(What you are asked to do): Each of the records that follow needs an exact reproduction.

◆ ◆ ◆ ◆

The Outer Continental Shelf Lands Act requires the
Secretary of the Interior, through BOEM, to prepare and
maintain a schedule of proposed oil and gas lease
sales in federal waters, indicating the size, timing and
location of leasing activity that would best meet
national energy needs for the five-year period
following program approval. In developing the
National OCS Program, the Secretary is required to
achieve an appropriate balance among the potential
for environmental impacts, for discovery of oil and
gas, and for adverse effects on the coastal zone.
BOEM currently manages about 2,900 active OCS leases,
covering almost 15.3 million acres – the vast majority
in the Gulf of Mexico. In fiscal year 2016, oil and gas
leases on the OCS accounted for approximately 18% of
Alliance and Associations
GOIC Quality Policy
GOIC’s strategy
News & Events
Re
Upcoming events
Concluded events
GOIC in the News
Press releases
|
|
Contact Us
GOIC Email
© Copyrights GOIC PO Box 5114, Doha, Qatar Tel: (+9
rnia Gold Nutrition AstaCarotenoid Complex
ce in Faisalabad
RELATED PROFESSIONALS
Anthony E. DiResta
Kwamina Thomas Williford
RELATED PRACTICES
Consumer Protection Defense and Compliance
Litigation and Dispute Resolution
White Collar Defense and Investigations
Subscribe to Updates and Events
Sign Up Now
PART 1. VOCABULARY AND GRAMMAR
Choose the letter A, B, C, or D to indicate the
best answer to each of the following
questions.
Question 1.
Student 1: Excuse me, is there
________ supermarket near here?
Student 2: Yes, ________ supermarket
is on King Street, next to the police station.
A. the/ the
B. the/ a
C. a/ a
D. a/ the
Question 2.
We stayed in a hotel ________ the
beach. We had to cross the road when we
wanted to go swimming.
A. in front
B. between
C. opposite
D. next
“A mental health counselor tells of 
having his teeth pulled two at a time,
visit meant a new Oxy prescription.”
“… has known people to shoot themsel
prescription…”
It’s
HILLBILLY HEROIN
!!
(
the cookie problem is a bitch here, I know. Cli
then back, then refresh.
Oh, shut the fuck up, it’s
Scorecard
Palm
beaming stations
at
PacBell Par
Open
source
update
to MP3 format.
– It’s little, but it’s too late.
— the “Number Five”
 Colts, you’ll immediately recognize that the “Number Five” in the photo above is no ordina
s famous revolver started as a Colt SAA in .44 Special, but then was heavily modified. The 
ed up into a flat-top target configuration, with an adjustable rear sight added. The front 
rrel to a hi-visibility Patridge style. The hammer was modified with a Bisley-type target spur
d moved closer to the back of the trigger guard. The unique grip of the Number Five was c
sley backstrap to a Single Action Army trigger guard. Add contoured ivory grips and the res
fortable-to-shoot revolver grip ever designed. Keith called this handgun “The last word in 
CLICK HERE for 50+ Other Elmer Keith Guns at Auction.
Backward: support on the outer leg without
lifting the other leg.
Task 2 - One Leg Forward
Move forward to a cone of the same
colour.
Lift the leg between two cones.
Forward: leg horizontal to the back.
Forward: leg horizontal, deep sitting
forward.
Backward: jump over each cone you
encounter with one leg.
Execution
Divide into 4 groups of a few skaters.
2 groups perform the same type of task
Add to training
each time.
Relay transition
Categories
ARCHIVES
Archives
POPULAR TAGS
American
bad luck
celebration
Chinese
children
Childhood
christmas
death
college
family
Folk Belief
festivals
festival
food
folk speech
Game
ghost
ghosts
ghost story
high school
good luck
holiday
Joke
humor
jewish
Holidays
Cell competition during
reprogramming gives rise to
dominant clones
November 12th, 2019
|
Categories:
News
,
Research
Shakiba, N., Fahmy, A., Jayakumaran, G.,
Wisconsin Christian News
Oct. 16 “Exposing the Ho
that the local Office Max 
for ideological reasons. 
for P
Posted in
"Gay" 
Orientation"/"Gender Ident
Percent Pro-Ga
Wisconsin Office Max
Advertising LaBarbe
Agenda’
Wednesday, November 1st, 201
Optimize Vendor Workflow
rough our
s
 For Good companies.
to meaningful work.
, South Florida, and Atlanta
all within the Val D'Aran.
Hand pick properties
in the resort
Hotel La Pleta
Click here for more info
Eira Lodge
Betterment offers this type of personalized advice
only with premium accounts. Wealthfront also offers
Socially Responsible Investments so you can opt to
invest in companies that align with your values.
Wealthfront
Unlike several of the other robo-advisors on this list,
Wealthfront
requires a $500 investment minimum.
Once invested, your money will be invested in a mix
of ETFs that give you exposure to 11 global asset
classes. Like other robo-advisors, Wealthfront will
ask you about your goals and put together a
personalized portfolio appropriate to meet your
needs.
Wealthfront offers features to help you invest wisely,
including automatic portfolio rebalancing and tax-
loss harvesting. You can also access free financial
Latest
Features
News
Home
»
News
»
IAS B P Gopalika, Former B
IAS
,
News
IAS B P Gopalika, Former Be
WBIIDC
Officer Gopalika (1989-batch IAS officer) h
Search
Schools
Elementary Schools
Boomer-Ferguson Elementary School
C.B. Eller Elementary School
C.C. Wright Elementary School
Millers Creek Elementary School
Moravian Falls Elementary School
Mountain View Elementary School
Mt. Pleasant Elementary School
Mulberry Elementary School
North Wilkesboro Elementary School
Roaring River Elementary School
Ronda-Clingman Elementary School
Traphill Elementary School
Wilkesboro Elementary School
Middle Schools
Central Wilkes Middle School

◆ ◆ ◆ ◆

(Answer section):
The Outer Continental Shelf Lands Act requires the
Secretary of the Interior, through BOEM, to prepare and
maintain a schedule of proposed oil and gas lease
sales in federal waters, indicating the size, timing and
location of leasing activity that would best meet
national energy needs for the five-year period
following program approval. In developing the
National OCS Program, the Secretary is required to
achieve an appropriate balance among the potential
for environmental impacts, for discovery of oil and
gas, and for adverse effects on the coastal zone.
BOEM currently manages about 2,900 active OCS leases,
covering almost 15.3 million acres – the vast majority
in the Gulf of Mexico. In fiscal year 2016, oil and gas
leases on the OCS accounted for approximately 18% of
Alliance and Associations
GOIC Quality Policy
GOIC’s strategy
News & Events
Re
Upcoming events
Concluded events
GOIC in the News
Press releases
|
|
Contact Us
GOIC Email
© Copyrights GOIC PO Box 5114, Doha, Qatar Tel: (+9
rnia Gold Nutrition AstaCarotenoid Complex
ce in Faisalabad
RELATED PROFESSIONALS
Anthony E. DiResta
Kwamina Thomas Williford
RELATED PRACTICES
Consumer Protection Defense and Compliance
Litigation and Dispute Resolution
White Collar Defense and Investigations
Subscribe to Updates and Events
Sign Up Now
PART 1. VOCABULARY AND GRAMMAR
Choose the letter A, B, C, or D to indicate the
best answer to each of the following
questions.
Question 1.
Student 1: Excuse me, is there
________ supermarket near here?
Student 2: Yes, ________ supermarket
is on King Street, next to the police station.
A. the/ the
B. the/ a
C. a/ a
D. a/ the
Question 2.
We stayed in a hotel ________ the
beach. We had to cross the road when we
wanted to go swimming.
A. in front
B. between
C. opposite
D. next
“A mental health counselor tells of 
having his teeth pulled two at a time,
visit meant a new Oxy prescription.”
“… has known people to shoot themsel
prescription…”
It’s
HILLBILLY HEROIN
!!
(
the cookie problem is a bitch here, I know. Cli
then back, then refresh.
Oh, shut the fuck up, it’s
Scorecard
Palm
beaming stations
at
PacBell Par
Open
source
update
to MP3 format.
– It’s little, but it’s too late.
— the “Number Five”
 Colts, you’ll immediately recognize that the “Number Five” in the photo above is no ordina
s famous revolver started as a Colt SAA in .44 Special, but then was heavily modified. The 
ed up into a flat-top target configuration, with an adjustable rear sight added. The front 
rrel to a hi-visibility Patridge style. The hammer was modified with a Bisley-type target spur
d moved closer to the back of the trigger guard. The unique grip of the Number Five was c
sley backstrap to a Single Action Army trigger guard. Add contoured ivory grips and the res
fortable-to-shoot revolver grip ever designed. Keith called this handgun “The last word in 
CLICK HERE for 50+ Other Elmer Keith Guns at Auction.
Backward: support on the outer leg without
lifting the other leg.
Task 2 - One Leg Forward
Move forward to a cone of the same
colour.
Lift the leg between two cones.
Forward: leg horizontal to the back.
Forward: leg horizontal, deep sitting
forward.
Backward: jump over each cone you
encounter with one leg.
Execution
Divide into 4 groups of a few skaters.
2 groups perform the same type of task
Add to training
each time.
Relay transition
Categories
ARCHIVES
Archives
POPULAR TAGS
American
bad luck
celebration
Chinese
children
Childhood
christmas
death
college
family
Folk Belief
festivals
festival
food
folk speech
Game
ghost
ghosts
ghost story
high school
good luck
holiday
Joke
humor
jewish
Holidays
Cell competition during
reprogramming gives rise to
dominant clones
November 12th, 2019
|
Categories:
News
,
Research
Shakiba, N., Fahmy, A., Jayakumaran, G.,
Wisconsin Christian News
Oct. 16 “Exposing the Ho
that the local Office Max 
for ideological reasons. 
for P
Posted in
"Gay" 
Orientation"/"Gender Ident
Percent Pro-Ga
Wisconsin Office Max
Advertising LaBarbe
Agenda’
Wednesday, November 1st, 201
Optimize Vendor Workflow
rough our
s
 For Good companies.
to meaningful work.
, South Florida, and Atlanta
all within the Val D'Aran.
Hand pick properties
in the resort
Hotel La Pleta
Click here for more info
Eira Lodge
Betterment offers this type of personalized advice
only with premium accounts. Wealthfront also offers
Socially Responsible Investments so you can opt to
invest in companies that align with your values.
Wealthfront
Unlike several of the other robo-advisors on this list,
Wealthfront
requires a $500 investment minimum.
Once invested, your money will be invested in a mix
of ETFs that give you exposure to 11 global asset
classes. Like other robo-advisors, Wealthfront will
ask you about your goals and put together a
personalized portfolio appropriate to meet your
needs.
Wealthfront offers features to help you invest wisely,
including automatic portfolio rebalancing and tax-
loss harvesting. You can also access free financial
Latest
Features
News
Home
»
News
»
IAS B P Gopalika, Former B
IAS
,
News
IAS B P Gopalika, Former Be
WBIIDC
Officer Gopalika (1989-batch IAS officer) h
Search
Schools
Elementary Schools
Boomer-Ferguson Elementary School
C.B. Eller Elementary School
C.C. Wright Elementary School
Millers Creek Elementary School
Moravian Falls Elementary School
Mountain View Elementary School
Mt. Pleasant Elementary School
Mulberry Elementary School
North Wilkesboro Elementary School
Roaring River Elementary School
Ronda-Clingman Elementary School
Traphill Elementary School
Wilkesboro Elementary School
Middle Schools
Central Wilkes Middle School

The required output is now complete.